Pour la troisième année consécutive, le niveau de vie des français se situe en-dessous de la moyenne européenne.
Ainsi, en 1975, Français et Allemands de l’Ouest vivaient au même niveau. En 2000, l’écart atteignait déjà 6% en faveur des Allemands, malgré le choc ce la réunification. Et en 2024, il dépasse les 11%. L’écart avec les Danois est de l’ordre de 23% en leur faveur. Et ceux qui étaient derrière nous, nous ont à la fois rattrapé, mais même dépassés. Alors que le Royaume-Uni accusait un retard de 12% en 1975, il a aujourd’hui disparu, même avec le Brexit. L’Espagne réduit ce retard. Mais le plus spectaculaire, c’est la Pologne, passée de -60% en 2000, à -20% l’an dernier.

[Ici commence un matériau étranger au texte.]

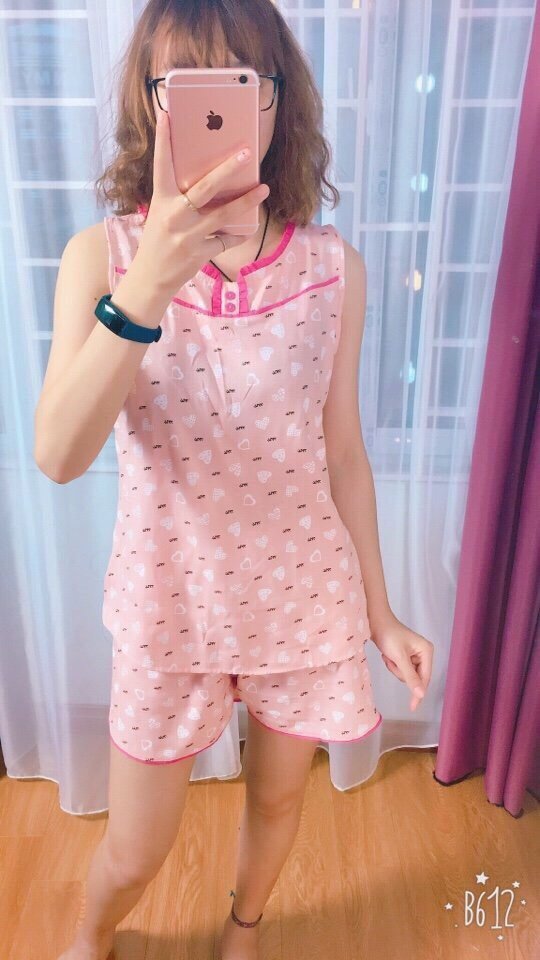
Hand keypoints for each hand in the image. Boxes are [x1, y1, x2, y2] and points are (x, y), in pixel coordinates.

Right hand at [134, 108, 268, 298]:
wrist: (150, 278)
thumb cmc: (158, 240)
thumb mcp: (161, 213)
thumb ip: (179, 197)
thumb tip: (211, 178)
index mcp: (161, 200)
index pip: (161, 165)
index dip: (163, 140)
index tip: (167, 115)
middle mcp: (174, 216)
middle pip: (206, 188)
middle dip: (228, 169)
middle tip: (246, 153)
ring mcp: (188, 236)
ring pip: (224, 214)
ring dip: (247, 201)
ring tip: (264, 188)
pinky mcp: (200, 253)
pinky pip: (226, 240)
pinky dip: (236, 234)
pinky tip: (246, 228)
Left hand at [370, 612, 433, 711]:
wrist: (375, 621)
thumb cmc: (388, 635)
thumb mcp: (399, 657)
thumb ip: (410, 676)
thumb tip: (421, 694)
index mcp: (427, 651)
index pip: (425, 678)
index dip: (418, 692)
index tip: (413, 708)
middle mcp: (423, 653)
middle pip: (415, 677)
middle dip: (400, 671)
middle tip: (391, 660)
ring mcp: (414, 655)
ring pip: (406, 674)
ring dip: (395, 668)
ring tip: (388, 656)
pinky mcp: (405, 655)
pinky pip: (400, 669)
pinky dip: (392, 665)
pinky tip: (387, 655)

Et parmi les explications, celle de la formation des jeunes français. 13è du classement PISA en 1999, la France a dégringolé à la 26è place aujourd’hui. Le même rang mondial de celui des compétences des adultes. Les Français travaillent moins sur une vie entière que nos voisins continentaux. Et surtout, nous ne compensons plus ce moindre travail par une productivité supérieure : nous nous trouvons au 14ᵉ rang mondial, contre 7ᵉ en 2000.
Or, les budgets de l’Education et de la Sécurité se réduisent en 2026. Le programme France 2030 est également raboté. Rappelons d’ailleurs qu’actuellement pour 1 000€ d’argent public dépensés, 250€ sont dédiés à la retraite et 25% des fonds sont consacrés à la prévoyance. Le déficit public reste coincé à 5 % du PIB en 2025, avec une dette proche de 110 %. Et avec une croissance de 0,8%, la France fait partie des mauvais élèves, alors que l’Espagne connaît une croissance de 2,7%. Face à cette perte de pouvoir d’achat et de perspectives, les Français cherchent des alternatives. L’investissement via des ETF est en plein boom, et l’épargne en bitcoins se développe également : 10 % de la population détient des cryptomonnaies, soit environ 4 millions de Français.